O acordo para um cessar-fogo entre Israel e o Hamas não trava as mobilizações de solidariedade com a Palestina. No terreno há notícias de violação do acordo por parte de Israel, que esta terça-feira matou cinco palestinianos na cidade de Gaza e continua a restringir a entrada de ajuda humanitária, permitindo a entrada de apenas 300 camiões por dia, metade do número mínimo estabelecido no plano de Trump. A justificação israelita é que o Hamas ainda não entregou todos os corpos dos reféns, que se encontram sob os escombros dos bombardeamentos de Israel. O negociador de reféns Gershon Baskin disse à SBS News que já previa que a entrega dos corpos iria ser um problema, tendo inclusive abordado o assunto com o enviado dos EUA Steve Witkoff. A razão dessa dificuldade, aponta, é que muitos dos comandantes do Hamas que eram responsáveis pelos reféns foram entretanto também eles mortos nos ataques israelitas a Gaza, desaparecendo com eles a informação do local onde os enterraram.
Na Cisjordânia, a agência de notícias palestiniana Wafa dá conta de uma série de raids militares israelitas às casas de familiares de presos que serão libertados no âmbito do acordo de cessar-fogo, com ameaças de represálias caso organizem celebrações pelo seu regresso a casa. Em ar-Ram, a norte de Jerusalém, um palestiniano com 57 anos foi espancado até à morte por militares israelitas, enquanto a localidade de al-Mughayyir viu esta quarta-feira fechada pelos soldados de Israel o único ponto de entrada e saída dos seus habitantes. Enquanto isso, no sul de Gaza, tanques israelitas abriram fogo contra palestinianos em Bani Suheila e no bairro de Sheikh Nasser, no este de Khan Younis, relata a mesma agência de notícias.
Greve em Espanha arrancou com cortes de estrada e manifestações
Esta quarta-feira a solidariedade internacional com a Palestina passa por uma greve em Espanha para reclamar uma “paz duradoura” em Gaza. UGT e Comisiones Obreras convocaram três greves parciais entre as 2h e as 4h, as 10h e as 12 e as 17h e as 19h.

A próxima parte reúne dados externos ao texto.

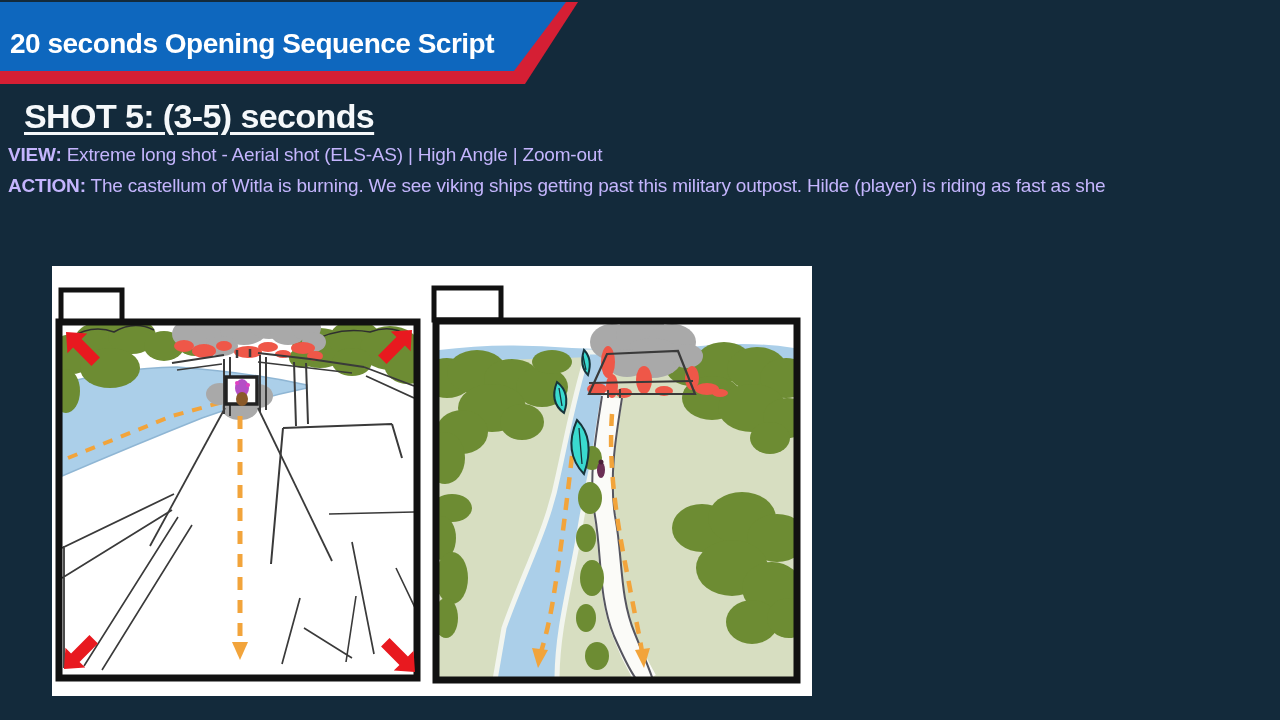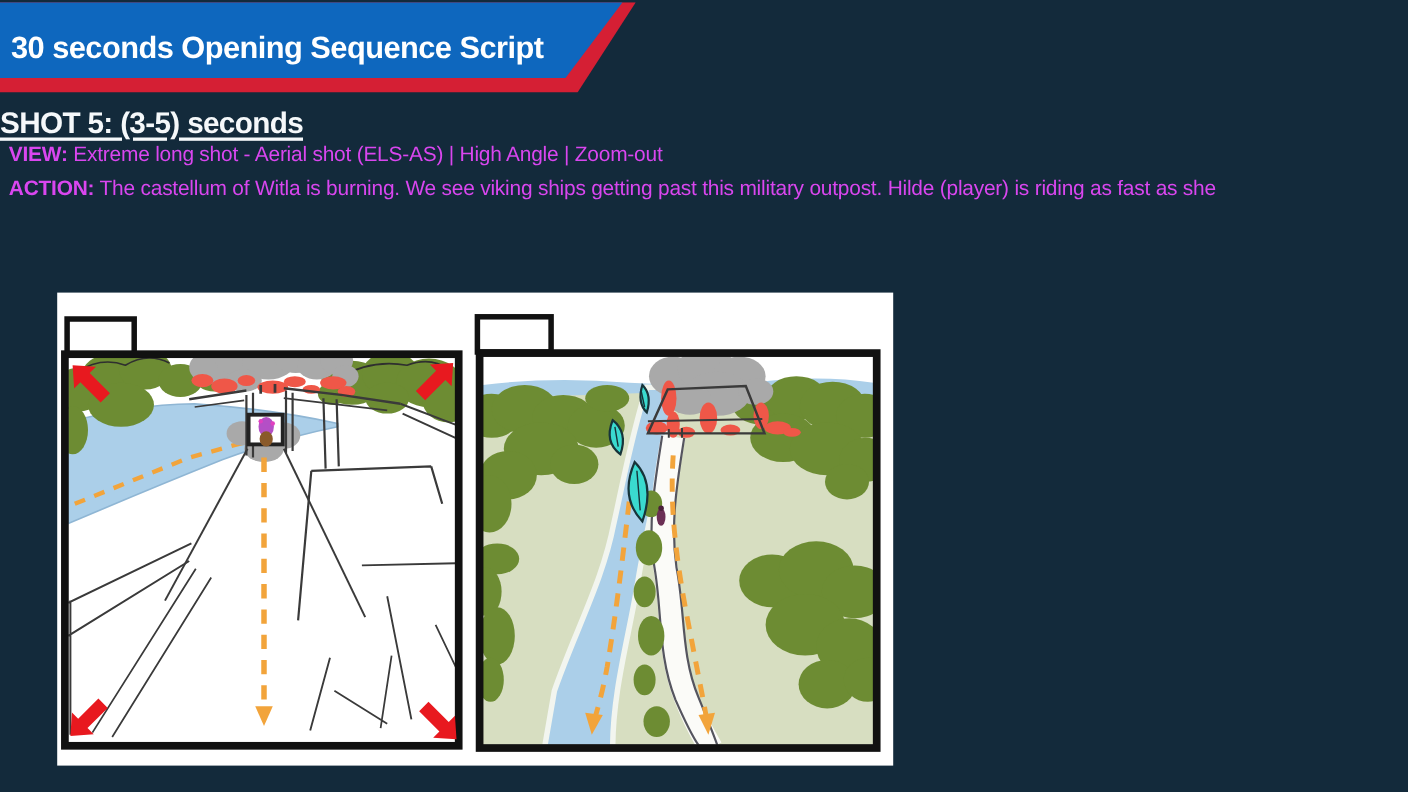--- a/index.html
+++ b/index.html
@@ -22,48 +22,48 @@
     clip-path:polygon(0px 2px,566px 2px,514px 71px,0px 71px);
   }
   .banner-title{
     position:absolute;left:10px;top:28px;
     font-size:28px;font-weight:bold;color:#ffffff;
     letter-spacing:-0.5px;white-space:nowrap;
   }
 
   
   .shot-heading{
-    position:absolute;left:0;top:97px;
-    font-size:27px;font-weight:bold;color:#f5f8fa;
+    position:absolute;left:24px;top:97px;
+    font-size:34px;font-weight:bold;color:#f5f8fa;
     letter-spacing:-0.6px;white-space:nowrap;
     text-decoration:underline;text-decoration-thickness:2.5px;text-underline-offset:4px;
   }
   .script-block{
-    position:absolute;left:8px;top:125px;width:1270px;
-    font-size:19px;line-height:31px;color:#d946ef;letter-spacing:-0.2px;
+    position:absolute;left:8px;top:139px;width:1270px;
+    font-size:19px;line-height:31px;color:#c4b5fd;letter-spacing:-0.2px;
   }
   .script-line{white-space:nowrap;}
   .script-label{font-weight:bold;}
 
   
   .storyboard-panel{
     position:absolute;left:52px;top:266px;width:760px;height:430px;
     background:#ffffff;
   }
   .storyboard-panel svg{display:block;}
 </style>
 </head>
 <body style="background: rgb(19, 42, 59);">
 
 <div class="slide">
 
   <div class="banner">
     <div class="banner-red" style="background: rgb(213, 31, 52);"></div>
     <div class="banner-blue" style="background: rgb(14, 103, 190);"></div>
-    <div class="banner-title">30 seconds Opening Sequence Script</div>
+    <div class="banner-title">20 seconds Opening Sequence Script</div>
   </div>
 
   <div class="shot-heading">SHOT 5: (3-5) seconds</div>
 
   <div class="script-block">
     <div class="script-line"><span class="script-label">VIEW:</span><span> Extreme long shot - Aerial shot (ELS-AS) | High Angle | Zoom-out</span></div>
     <div class="script-line"><span class="script-label">ACTION:</span><span> The castellum of Witla is burning. We see viking ships getting past this military outpost. Hilde (player) is riding as fast as she</span></div>
   </div>
 
   <div class="storyboard-panel">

La vaga per Palestina en funcionament! Primeres mobilitzacions del torn de matinada! La Seat de Martorell!! pic.twitter.com/4WZU74GK50
— CCOO de Catalunya (@ccoocatalunya) October 15, 2025
Já a CGT convocou greve geral de 24 horas, tal como organizações sindicais como a Solidariedad Obrera, Alternativa Sindical de Clase ou a Confederación Intersindical. No País Basco, a central sindical ELA convoca greve de quatro horas, tal como o fazem as Confederações Intersindicais da Galiza e Catalunha. Em Madrid, os sindicatos e organizações de solidariedade com a Palestina têm manifestação marcada para o final do dia.
Alguns sindicatos exigem ao Governo espanhol o corte de relações comerciais com Israel e dizem que a manutenção da trégua e o fim do massacre do povo palestiniano só será alcançado se a comunidade internacional fizer o que se fez com a África do Sul para acabar com o regime do apartheid daquele país. O movimento estudantil também integra esta jornada de greve, apelando igualmente ao corte imediato de relações entre universidades espanholas com empresas israelitas.
A mobilização nas ruas começou o dia em força na Catalunha, com o corte do acesso ao porto de Barcelona, piquetes e manifestações em várias localidades. Na Galiza também houve piquetes nas ruas das grandes cidades, com o de Compostela a dirigir-se ao tribunal onde estão a ser julgados nove detidos numa das manifestações de solidariedade com a Palestina. Na Andaluzia, o Canal Sur, estação televisiva do governo autonómico, foi obrigado a interromper a emissão por causa da greve.